A MOSCA DE OLHOS VERMELHOS voltou
a freqüentar minha casa. Como não posso alojá-lo dentro, têm-se virado com uma
rede na varanda, ou mesmo dormido no banheiro de fora sobre um colchonete
velho. Tenho lá minhas razões para não acolhê-lo dentro; deixá-lo dormir no
sofá. E ademais, minha esposa não aprovaria, pois ela, assim como eu, tem lá
suas razões.
A Mosca nos assegurou que é por
pouco tempo, até conseguir alugar um quarto. Voltou a trabalhar como Chapeiro no
Bar do Cinco Estrela. Reclama que o dono do estabelecimento lhe paga muito mal
pelo trabalho que faz. Além de chapeiro, ele encarrega-se de fazer outros serviços
como limpeza e arrumação do Bar. E ainda por cima – ele me diz – tem que aturar
os fregueses insuportáveis e mal humorados. A Mosca sempre tem uma história
interessante para me contar. Outro dia, enquanto tomávamos café, contou-me
sobre um sujeito que lhe pediu que fizesse um sanduíche urgente, no que ele
explicou que o pedido teria que ser feito primeiramente ao patrão, e que este o
ordenaria a fazer. As coisas funcionavam exatamente assim. Foi bem claro. Um
outro sujeito que neste dia estava ao lado deste cliente – e que porventura –
já havia certamente bebido todas – gritou-lhe do balcão: “Vá logo fazer a merda
deste sanduíche, rapaz!” A Mosca olhou para o sujeito sem muito acreditar
naquela descompostura – e olha que o Mosca, apesar de sua finura e estatura baixa,
não é de levar desaforo para casa, não, e que portanto, reagiu: “Como é que é?
Quem é você para falar desse jeito comigo, seu merda! Vá cuidar da sua vida!
Aqui eu só recebo ordens de uma pessoa que é o proprietário desta casa, não de
um merda como você que mal conheço.” O sujeito então levantou-se com o
propósito de desferir-lhes alguns socos, mas os bebuns o cercaram e o impediram. A Mosca foi até a
cozinha e pegou uma faca de cortar carne e disse-lhe mais algumas coisas: “Pois
então venha! Venha agora, seu merda!” A Mosca contou-me que o sujeito valente
olhou para a ponta do seu facão que brilhava, e por conta disso, resolveu mudar
de idéia. E o bar voltou a sua normalidade.
No entanto, a Mosca decidiu que
não ficaria mais ali, livrando-se do seu avental e da sua toca de cozinheiro.
Mas o Cinco - quase chorando – o impediu de ir embora.
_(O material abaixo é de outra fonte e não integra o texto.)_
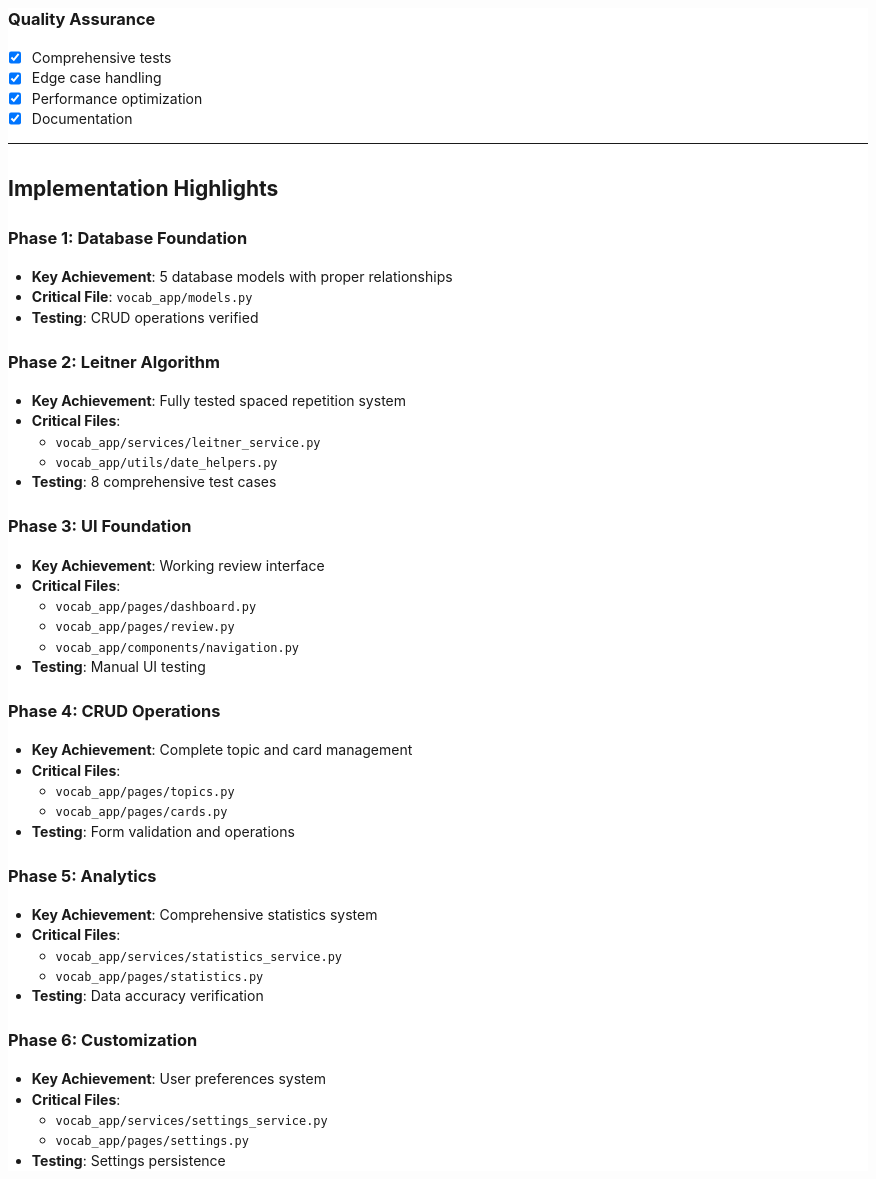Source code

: ### Quality Assurance
- [x] Comprehensive tests
- [x] Edge case handling
- [x] Performance optimization
- [x] Documentation

---

## Implementation Highlights

### Phase 1: Database Foundation
- **Key Achievement**: 5 database models with proper relationships
- **Critical File**: `vocab_app/models.py`
- **Testing**: CRUD operations verified

### Phase 2: Leitner Algorithm
- **Key Achievement**: Fully tested spaced repetition system
- **Critical Files**: 
  - `vocab_app/services/leitner_service.py`
  - `vocab_app/utils/date_helpers.py`
- **Testing**: 8 comprehensive test cases

### Phase 3: UI Foundation
- **Key Achievement**: Working review interface
- **Critical Files**:
  - `vocab_app/pages/dashboard.py`
  - `vocab_app/pages/review.py`
  - `vocab_app/components/navigation.py`
- **Testing**: Manual UI testing

### Phase 4: CRUD Operations
- **Key Achievement**: Complete topic and card management
- **Critical Files**:
  - `vocab_app/pages/topics.py`
  - `vocab_app/pages/cards.py`
- **Testing**: Form validation and operations

### Phase 5: Analytics
- **Key Achievement**: Comprehensive statistics system
- **Critical Files**:
  - `vocab_app/services/statistics_service.py`
  - `vocab_app/pages/statistics.py`
- **Testing**: Data accuracy verification

### Phase 6: Customization
- **Key Achievement**: User preferences system
- **Critical Files**:
  - `vocab_app/services/settings_service.py`
  - `vocab_app/pages/settings.py`
- **Testing**: Settings persistence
E ainda prometeu que aumentaria seu salário
de R$ 35, para R$ 40,00. Acabou
convencendo-lhe de ficar. “Cara, não sei por quanto tempo vou aguentar aquilo
ali, não, Mário. Ficarei só mais este mês. Tratarei de economizar uma grana e
me mandar desta cidade, deste país.”
Terminamos o nosso café. Ele
levantou-se e foi olhar discretamente na minha estante de livros. Senti
temeroso quando ele folheou alguns deles. Sempre quando ele se aproxima da
minha estante de livros, alguns deles desaparecem. Eu tinha que ficar sempre de
olho em seus movimentos pela casa. A Mosca é como um ilusionista barato que me
engana os olhos e às vezes faz chorar meu coração. Mas neste dia ele devolveu o
livro à estante e me disse: “Me deixa ficar só alguns dias morando aí no teu
banheiro até arranjar um lugar decente pra ficar. Até eu me equilibrar de novo.
Eu sei que essa vida somos nós que escolhemos. Um dia, quem sabe, não acerto
viver decentemente.”
Disse-lhe afinal que podia ficar
morando lá no banheiro até ele se ajeitar. Agradeceu-me com um leve abraço.
Ofereceu-me um peguinha do seu barato. Fumamos na sala, em silêncio. Chegamos
até rir de nada olhando a fumaça que subia devagar... Depois, ajudou-me a lavar
as xícaras e os pratos de ontem, e recolheu-se ao banheiro.